Analysis: Investors Keep Faith In U.S. Value Stocks As Tech Roars Back

A rebound in growth and technology stocks has investors gauging whether a months-long rally in the shares of banks, energy companies and other economically sensitive names is running on empty or simply refueling.

The Russell 1000 value index started 2021 with its biggest quarterly outperformance relative to its growth counterpart in 20 years, as investors poured money into the shares of battered companies they thought would benefit most from a vaccine-generated reopening of the U.S. economy.

The script has flipped since mid-March, with the Russell growth index gaining over 6% compared to a rise of just over 2% for value. Some investors wonder whether the market has already priced in expectations of a powerful economic rebound on the stimulus, infrastructure spending and vaccine rollouts.

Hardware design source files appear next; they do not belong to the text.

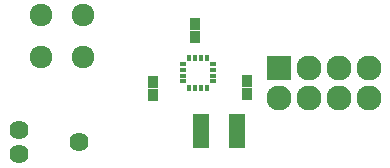
<source format=gbs>
G04 #@! TF.FileFunction,Soldermask,Bot*
%FSLAX46Y46*%
G04 Gerber Fmt 4.6, Leading zero omitted, Abs format (unit mm)*
G04 Created by KiCad (PCBNEW 4.0.2-stable) date Wed 04 May 2016 01:37:53 PM EDT*
%MOMM*%
G01*
G04 APERTURE LIST*
%ADD10C,0.100000*%
%ADD11R,0.900000X1.000000*%
%ADD12R,1.400000X2.900000*%
%ADD13C,1.924000*%
%ADD14C,1.620000*%
%ADD15R,0.380000X0.530000*%
%ADD16R,0.530000X0.380000*%
%ADD17R,2.127200X2.127200*%
%ADD18O,2.127200X2.127200*%
G04 APERTURE END LIST*
D10*
D11*
X133300000Y-71350000D03*
X133300000Y-70250000D03*
X129700000Y-75100000D03*
X129700000Y-76200000D03*
D12*
X133800000Y-79300000D03*
X136800000Y-79300000D03*
D11*
X137675000Y-76150000D03*
X137675000Y-75050000D03*
D13*
X123767800Y-69432200D03*
X120232200Y-69432200D03*
X120232200Y-72967800D03*
X123767800Y-72967800D03*
D14*
X118360000Y-81251000D03*
X118360000Y-79219000D03*
X123440000Y-80235000D03*
D15*
X133800000Y-75600000D03*
X133300000Y-75600000D03*
X134300000Y-75600000D03*
X132800000Y-75600000D03*
X134300000Y-73050000D03*
X133800000Y-73050000D03*
X133300000Y-73050000D03*
X132800000Y-73050000D03*
D16*
X132275000Y-74575000D03*
X132275000Y-74075000D03*
X132275000Y-73575000D03*
X132275000Y-75075000D03*
X134825000Y-74075000D03*
X134825000Y-74575000D03*
X134825000Y-73575000D03*
X134825000Y-75075000D03*
D17*
X140345000Y-73950000D03*
D18*
X140345000Y-76490000D03*
X142885000Y-73950000D03*
X142885000Y-76490000D03*
X145425000Y-73950000D03*
X145425000Y-76490000D03*
X147965000Y-73950000D03*
X147965000Y-76490000D03*
M02*

</source>
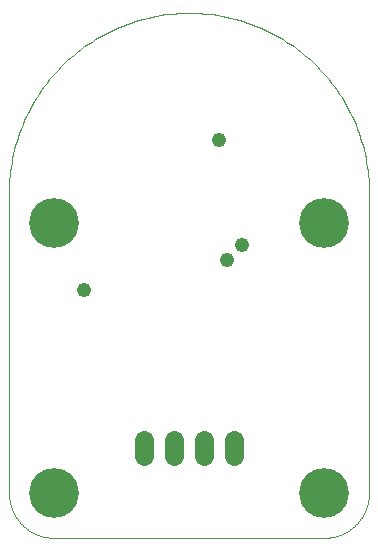
<source format=gbs>
G75*
%MOIN*%
%OFA0B0*%
%FSLAX25Y25*%
%IPPOS*%
%LPD*%
%AMOC8*
5,1,8,0,0,1.08239X$1,22.5*
%
%ADD10C,0.00000*%
%ADD11C,0.06343*%
%ADD12C,0.16611*%
%ADD13C,0.04800*%
D10*
X0001500Y0016500D02*
X0001500Y0116500D01*
X0001518Y0117961D01*
X0001571Y0119421D01*
X0001660Y0120880D01*
X0001784Y0122336D01*
X0001944Y0123788D01*
X0002139Y0125236D01*
X0002370Y0126679D01*
X0002635Y0128116D01*
X0002935Y0129546D01*
X0003270Y0130968D01*
X0003640Y0132382D01*
X0004044Y0133786D01*
X0004482Y0135180D01*
X0004954Y0136563D01*
X0005459Y0137934D01*
X0005998Y0139292D01*
X0006569Y0140637D01*
X0007173Y0141967D01*
X0007809Y0143283D01*
X0008477Y0144582D01*
X0009177Y0145865D01*
X0009908Y0147130D01*
X0010669Y0148378D01*
X0011460Y0149606D01*
X0012281Y0150815D01*
X0013131Y0152003D01*
X0014010Y0153170D01*
X0014917Y0154316D01*
X0015852Y0155439D01*
X0016814Y0156539D01*
X0017802Y0157615D01*
X0018816Y0158667D01*
X0019856Y0159694D01*
X0020920Y0160695D01*
X0022008Y0161671D01*
X0023120Y0162619D01*
X0024254Y0163540D01*
X0025411Y0164433D01*
X0026588Y0165297D01*
X0027787Y0166133D01*
X0029006Y0166939D01*
X0030244Y0167716D01*
X0031500Y0168462D01*
X0032774Y0169177D01*
X0034065Y0169861D01*
X0035373Y0170513D01*
X0036696Y0171133D01*
X0038034Y0171721D01*
X0039385Y0172276D01*
X0040750Y0172798D01*
X0042127Y0173286D01*
X0043516Y0173741D01*
X0044915Y0174162D01*
X0046324Y0174549D01*
X0047742Y0174901D01*
X0049168Y0175219D01*
X0050602Y0175502D01*
X0052042Y0175750D01*
X0053487Y0175963D01*
X0054938Y0176140D01*
X0056392Y0176282D01*
X0057849Y0176389D01*
X0059309Y0176460D01*
X0060769Y0176496D01*
X0062231Y0176496D01*
X0063691Y0176460D01*
X0065151Y0176389D01*
X0066608Y0176282D01*
X0068062Y0176140D01*
X0069513Y0175963D01*
X0070958Y0175750D01*
X0072398Y0175502D01*
X0073832Y0175219D01*
X0075258Y0174901D01*
X0076676Y0174549D01*
X0078085Y0174162D01*
X0079484Y0173741D01*
X0080873Y0173286D01*
X0082250Y0172798D01*
X0083615Y0172276D01*
X0084966Y0171721D01*
X0086304Y0171133D01*
X0087627Y0170513D01*
X0088935Y0169861D01*
X0090226Y0169177D01*
X0091500Y0168462D01*
X0092756Y0167716D01*
X0093994Y0166939D01*
X0095213Y0166133D01*
X0096412Y0165297D01*
X0097589Y0164433D01*
X0098746Y0163540D01*
X0099880Y0162619D01*
X0100992Y0161671D01*
X0102080Y0160695D01*
X0103144Y0159694D01*
X0104184Y0158667D01*
X0105198Y0157615D01*
X0106186Y0156539D01*
X0107148Y0155439D01*
X0108083Y0154316D01*
X0108990Y0153170D01*
X0109869Y0152003D01*
X0110719Y0150815D01*
X0111540Y0149606D01*
X0112331Y0148378D01*
X0113092Y0147130D01*
X0113823Y0145865D01*
X0114523Y0144582D01*
X0115191Y0143283D01*
X0115827Y0141967D01*
X0116431Y0140637D01*
X0117002Y0139292D01*
X0117541Y0137934D01*
X0118046Y0136563D01*
X0118518Y0135180D01*
X0118956Y0133786D01*
X0119360Y0132382D01*
X0119730Y0130968D01*
X0120065Y0129546D01*
X0120365Y0128116D01*
X0120630Y0126679D01*
X0120861Y0125236D01*
X0121056Y0123788D01*
X0121216Y0122336D01*
X0121340Y0120880D01*
X0121429Y0119421D01*
X0121482Y0117961D01*
X0121500Y0116500D01*
X0121500Y0016500D01*
X0121496Y0016138D01*
X0121482Y0015775D01*
X0121461Y0015413D01*
X0121430Y0015052D01*
X0121391Y0014692D01*
X0121343Y0014333D01*
X0121286Y0013975D01*
X0121221Y0013618D01*
X0121147Y0013263D01*
X0121064Y0012910D01*
X0120973Y0012559D01*
X0120874Y0012211D01*
X0120766Y0011865D01*
X0120650Y0011521D01*
X0120525Y0011181D01*
X0120393Y0010844D01*
X0120252Y0010510D01*
X0120103Y0010179D01*
X0119946Y0009852D01*
X0119782Y0009529D01*
X0119610Y0009210D01*
X0119430Y0008896D01*
X0119242Y0008585D01*
X0119047Y0008280D01*
X0118845Y0007979D01*
X0118635Y0007683D01*
X0118419Y0007393D01*
X0118195Y0007107D01*
X0117965Y0006827D01*
X0117728Y0006553D01*
X0117484Y0006285D01*
X0117234Y0006022D01*
X0116978Y0005766D01*
X0116715Y0005516D01*
X0116447Y0005272D01*
X0116173Y0005035D01*
X0115893Y0004805D01*
X0115607Y0004581D01*
X0115317Y0004365D01*
X0115021Y0004155D01*
X0114720Y0003953D01*
X0114415Y0003758D01*
X0114104Y0003570D01*
X0113790Y0003390D01*
X0113471Y0003218D01*
X0113148Y0003054D01*
X0112821Y0002897D01*
X0112490Y0002748D01*
X0112156Y0002607D01*
X0111819Y0002475D01*
X0111479Y0002350D01*
X0111135Y0002234D01*
X0110789Y0002126D01*
X0110441Y0002027D01*
X0110090Y0001936D01*
X0109737Y0001853D01*
X0109382Y0001779D01*
X0109025Y0001714D01*
X0108667Y0001657D01*
X0108308Y0001609D01*
X0107948Y0001570D01*
X0107587Y0001539D01*
X0107225Y0001518D01*
X0106862Y0001504D01*
X0106500Y0001500D01*
X0016500Y0001500D01*
X0016138Y0001504D01*
X0015775Y0001518D01*
X0015413Y0001539D01*
X0015052Y0001570D01*
X0014692Y0001609D01*
X0014333Y0001657D01*
X0013975Y0001714D01*
X0013618Y0001779D01*
X0013263Y0001853D01*
X0012910Y0001936D01*
X0012559Y0002027D01*
X0012211Y0002126D01*
X0011865Y0002234D01*
X0011521Y0002350D01*
X0011181Y0002475D01*
X0010844Y0002607D01*
X0010510Y0002748D01*
X0010179Y0002897D01*
X0009852Y0003054D01*
X0009529Y0003218D01*
X0009210Y0003390D01*
X0008896Y0003570D01*
X0008585Y0003758D01*
X0008280Y0003953D01*
X0007979Y0004155D01*
X0007683Y0004365D01*
X0007393Y0004581D01*
X0007107Y0004805D01*
X0006827Y0005035D01*
X0006553Y0005272D01*
X0006285Y0005516D01*
X0006022Y0005766D01*
X0005766Y0006022D01*
X0005516Y0006285D01*
X0005272Y0006553D01*
X0005035Y0006827D01*
X0004805Y0007107D01*
X0004581Y0007393D01*
X0004365Y0007683D01*
X0004155Y0007979D01*
X0003953Y0008280D01*
X0003758Y0008585D01*
X0003570Y0008896D01*
X0003390Y0009210D01*
X0003218Y0009529D01*
X0003054Y0009852D01*
X0002897Y0010179D01*
X0002748Y0010510D01*
X0002607Y0010844D01*
X0002475Y0011181D01*
X0002350Y0011521D01*
X0002234Y0011865D01*
X0002126Y0012211D01*
X0002027Y0012559D01*
X0001936Y0012910D01*
X0001853Y0013263D01*
X0001779Y0013618D01*
X0001714Y0013975D01*
X0001657Y0014333D01*
X0001609Y0014692D01*
X0001570Y0015052D01*
X0001539Y0015413D01*
X0001518Y0015775D01*
X0001504Y0016138D01*
X0001500Y0016500D01*
D11*
X0046500Y0028728D02*
X0046500Y0034272D01*
X0056500Y0034272D02*
X0056500Y0028728D01*
X0066500Y0028728D02*
X0066500Y0034272D01*
X0076500Y0034272D02*
X0076500Y0028728D01*
D12*
X0106500Y0016500D03*
X0106500Y0106500D03*
X0016500Y0106500D03*
X0016500Y0016500D03*
D13*
X0026500Y0084000D03*
X0071500Y0134000D03*
X0079000Y0099000D03*
X0074000Y0094000D03*
M02*

</source>
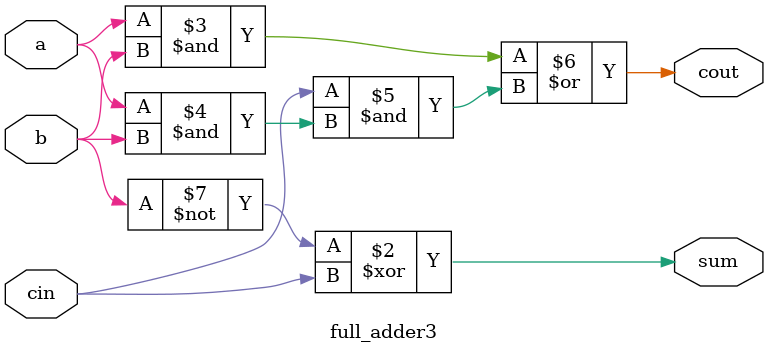
<source format=v>
module full_adder3(a,b,cin,sum,cout);
input a,b,cin;
output sum,cout;
assign sum = 1'b1^b^cin;
assign cout = a&b|cin&(a&b); 
// initial begin
//     $display("The incorrect adder with xor0 having in1/1");
// end   
endmodule
</source>
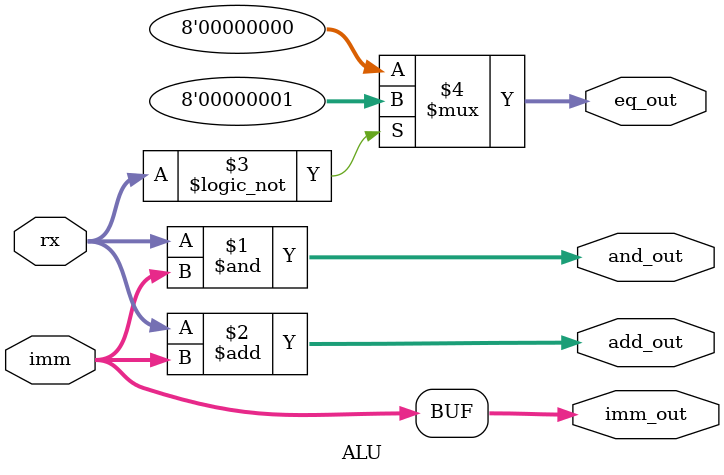
<source format=v>
`timescale 1ns / 1ps


module ALU (
    input [7:0]rx,
    input [7:0]imm,
    output [7:0]and_out,
    output [7:0]add_out,
    output [7:0]eq_out,
    output [7:0]imm_out
);

    assign and_out = rx & imm;
    assign add_out = rx + imm;
    assign eq_out = (rx == 8'b0) ? 8'b1 : 8'b0;
    assign imm_out = imm;
      
endmodule

</source>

“We have already had a tremendous move” in value stocks, said Mona Mahajan, senior U.S. investment strategist at Allianz Global Investors. “We are probably at the stage where we just want to be a little bit more cautious, a little bit more selective.”

Value stocks generally trade at low price-to-book or other valuation measures. Investors still see a lot of upside in the group, where names remain cheap after a decade of being trounced by high-flyers such as Amazon, Netflix and Google-parent Alphabet.

Despite their recent rally, value stocks remain about 11% below their historic average discount to the market using a composite of price-to-book and other measures, according to Solomon Tadesse, head of North American quant equity research at Societe Generale. The discount is roughly comparable to where value stood in November 2008, with the financial crisis in full swing.